_Enunciado 1_: Reescreva o trecho do texto sobre Rian Johnson e Kenneth Branagh, começando nas palavras "E bastaram estes" e parando depois de "da Hollywood atual.". Nele, substitua "Star Wars" por "Guerra nas Estrelas".
_Enunciado 2_: Por favor, escreva a continuação do texto sobre Rian Johnson e Kenneth Branagh a partir do ponto em que ele termina.

_Página_:

——————

E bastaram estes três projetos, cujo destaque do trio fica mesmo para Looper, para Johnson ser escalado para comandar nada menos do que a maior franquia da história do cinema: Star Wars! O realizador foi o arquiteto do Episódio VIII – Os Últimos Jedi, recebendo inclusive carta branca das poderosas Disney e LucasFilm para escrever o filme que quisesse. Mesmo que obviamente tenha havido eventual interferência por parte dos estúdios, é difícil imaginar que Johnson tenha sido muito podado, porque ele conseguiu fazer o que poucos talvez tivessem, ou seja, subverteu todas as expectativas e entregou o filme que queria, não o que os fãs esperavam. E isso deu uma confusão…



Autoral numa época de pouca autonomia. O diretor Rian Johnson é uma das mentes mais criativas e interessantes da Hollywood atual.

Em pouco tempo, Johnson era alvo de ódio dos fãs ardorosos da franquia, que chegaram a fazer um abaixo assinado para retirar o oitavo filme da cronologia. Por muito pouco Rian Johnson não se tornava persona non grata em Hollywood, afinal não é todo dia que um estúdio major tem uma tremenda batata quente dessas nas mãos. O cineasta se manteve fiel à sua veia artística, mas para isso mexeu num vespeiro.

Corta para outra cena. No mesmo ano em que Os Últimos Jedi chegava às telonas mundiais, em 2017, o diretor Shakespeareano Kenneth Branagh também iniciava um projeto ambicioso: adaptar os clássicos da literatura de sua conterrânea Agatha Christie para o cinema, costurando as obras num único universo com a presença do detetive Hercule Poirot, interpretado pelo próprio. No passado, o mais perto que essa empreitada chegou foi com produções que foram decaindo até serem lançadas direto na TV – todas protagonizadas por Peter Ustinov como Poirot. Ao contrário, os filmes de Branagh possuem a pompa de superproduções, com visual moderno e arrojado, repleto de astros da atualidade, bancadas por um dos maiores estúdios de Hollywood: a 20th Century Fox. O pontapé inicial escolhido pelo diretor foi Assassinato no Expresso do Oriente – o projeto escolhido no passado também, mesmo que de forma inconsciente, para iniciar os filmes de Ustinov (mesmo este contendo Albert Finney como Poirot).

Assassinato no Expresso do Oriente’ foi o pontapé inicial para o Agathaverso moderno, de Kenneth Branagh.

Em pouco tempo, Assassinato no Expresso do Oriente, de Kenneth Branagh, se tornava uma das produções mais aguardadas de seu respectivo ano de lançamento. Um projeto audacioso que, acima de tudo, visava introduzir um dos grandes nomes do suspense (o de Christie) para toda uma nova geração, não tão familiarizada com sua arte. E numa época em que Hollywood começava a priorizar o conceito de universo compartilhado como ordem da vez, onde todo grande estúdio queria sua parcela do sucesso da Marvel – vide o abortado “Monstroverso” da Universal (que deveria ter iniciado com A Múmia, de Tom Cruise) – o “Agathaverso” de Kenneth Branagh e a Fox chegava com ares refrescantes. Afinal, tinham o respaldo e a classe de uma das maiores autoras literárias de todos os tempos, moldado ao cinema pipoca entretenimento.

——————

_Amostra de dados_:
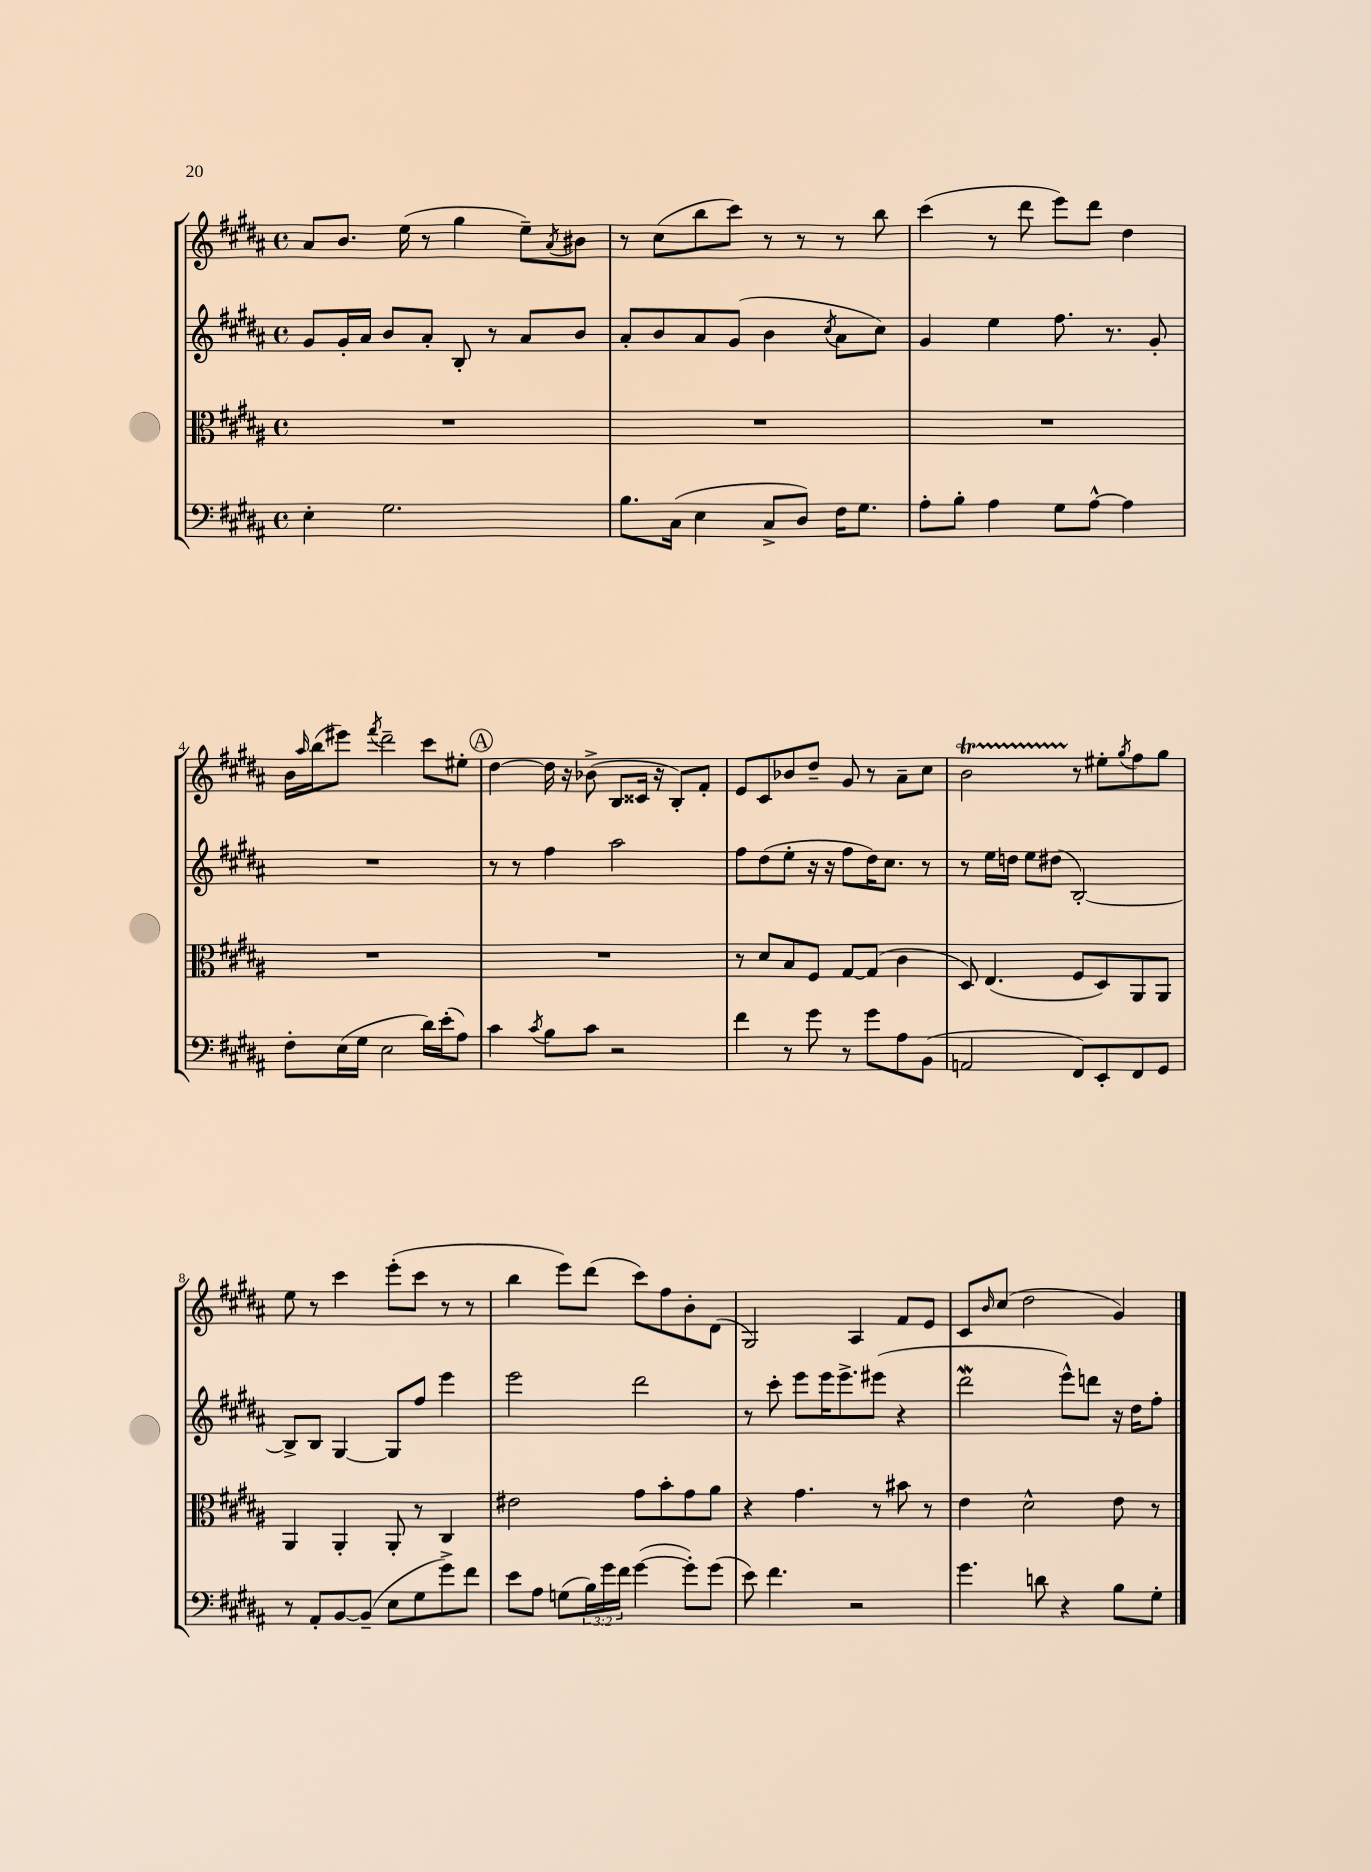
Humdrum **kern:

——————

_Resposta 1_:
E bastaram estes três projetos, cujo destaque do trio fica mesmo para Looper, para Johnson ser escalado para comandar nada menos do que a maior franquia da história do cinema: Guerra nas Estrelas! O realizador foi o arquiteto do Episódio VIII – Os Últimos Jedi, recebendo inclusive carta branca das poderosas Disney e LucasFilm para escrever o filme que quisesse. Mesmo que obviamente tenha havido eventual interferência por parte dos estúdios, é difícil imaginar que Johnson tenha sido muito podado, porque ele conseguiu fazer o que poucos talvez tivessem, ou seja, subverteu todas as expectativas e entregou o filme que queria, não o que os fãs esperavam. E isso deu uma confusão…



Autoral numa época de pouca autonomia. O diretor Rian Johnson é uma das mentes mais criativas e interessantes da Hollywood atual.

_Resposta 2_:
O resultado tímido, mas positivo, de Assassinato no Expresso do Oriente (2017) somado a críticas mornas apontavam para a falta de ousadia na proposta de Branagh – que é um realizador mais conservador. A ideia do cineasta foi mesmo dar apenas uma roupagem visual mais estilosa e chamativa e deixar o texto de Christie intacto. Sim, é verdade, tivemos uma mudança étnica com o personagem Arbuthnot (que ainda teve alterado seu posto de Coronel para Doutor) explicitando uma bem-vinda representatividade racial. Mas em sua narrativa e roteiro, Branagh se manteve na linha clássica.

Morte no Nilo’, o segundo passo do Agathaverso, pronto desde 2019, é uma das produções mais adiadas dos últimos anos.

Um pulo temporal e chegamos ao ano de 2019, onde dois fatos foram decisivos para a continuidade do Agathaverso. O primeiro foi a compra da Fox pela Disney, aprovada pelo governo americano. O que acontece é que o estúdio já havia escolhido a continuação direta para o Agathaverso, sendo esta opção por Morte no Nilo (o primeiro estrelado por Ustinov na década de 70). O filme estava pronto e aguardando a estreia desde 2019, mas devido à mencionada aquisição, todos os projetos da Fox foram momentaneamente engavetados – voltando a serem liberados sob o selo 20th Century Studios em 2020. Nesse embargo, um dos filmes que mais sofreu foi justamente o segundo capítulo do Agathaverso de Kenneth Branagh, Morte no Nilo – que ao que tudo indica verá a luz das salas de cinema agora em fevereiro de 2022, com lançamento marcado para este fim de semana no Brasil e o mundo.

O segundo fator evidente para a desestabilização do Agathaverso, mesmo que de certa forma despropositadamente, foi a estreia de Entre Facas e Segredos (Knives Out), no mesmo ano de 2019. E aqui voltamos lá para o início do texto, e para o diretor Rian Johnson. Algum engravatado de Hollywood seguiu vendo claramente o potencial de Johnson apesar do “tiro pela culatra” gerado por sua investida em Star Wars. Enaltecido pelos críticos como “um dos melhores filmes daquele ano” e “a volta da diversão aos cinemas”, Entre Facas e Segredos marcou a quinta obra autoral saída da mente de Rian Johnson. E dessa vez o cineasta resolvia brincar de Agatha Christie, com um suspense tipicamente moldado ao estilo da autora. Ou seja, uma grande mansão, o assassinato de um rico patriarca, e uma vasta gama de personagens, onde a maioria é membro de tal clã e todos são suspeitos. Ah sim, e um brilhante investigador de métodos excêntricos à frente de desvendar o mistério.

‘Entre Facas e Segredos’ é o melhor filme de Agatha Christie, que não é baseado em Agatha Christie.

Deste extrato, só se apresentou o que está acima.